Yale announced that it would be lifting its indoor mask mandate, which had been in place for just about two years, on March 10. Calls to reimpose a mandate have grown as students and faculty point to rising case rates
Instagram posts from the university’s music department, however, appear to show that the Yale student orchestra is continuing to mask. Students and faculty can be seen wearing masks in most of the department’s April posts, including the orchestra.
Most notably, members of the orchestra’s brass and woodwind section appear to be masking as well.

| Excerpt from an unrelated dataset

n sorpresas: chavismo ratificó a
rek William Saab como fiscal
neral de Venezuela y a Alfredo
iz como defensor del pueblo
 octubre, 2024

Masks have long been discarded as a viable means to stop the spread of COVID-19. Among those who have made this claim is Dr. Anthony Fauci, who said that masking would not stop the spread of an aerosolized virus in February 2020, just before the global pandemic was declared.
“Masks are really effective for infected people to prevent them from spreading infection to people who are not infected rather than protecting uninfected people from acquiring infection,” Fauci wrote to American University President Sylvia Burwell at the time. “The typical mask you buy in the drug store is not really effective in keeping out virus, which is small enough to pass through the material,” Fauci continued.
Most members of the Yale student orchestra appear to be wearing N95 or KN95 masks, which have proven more effective than blue surgical masks. A study from Waterloo University found that such masks can cut down on infection rates, though they are far from full proof. The same study found that generic surgical or homemade masks — which accounted for the bulk of masks worn by the genral public throughout the pandemic — are essentially useless in stopping the spread.
Despite having the premier masks on the market, it remains to be seen how Yale brass and woodwind players will navigate having their masks equipped with a gaping hole.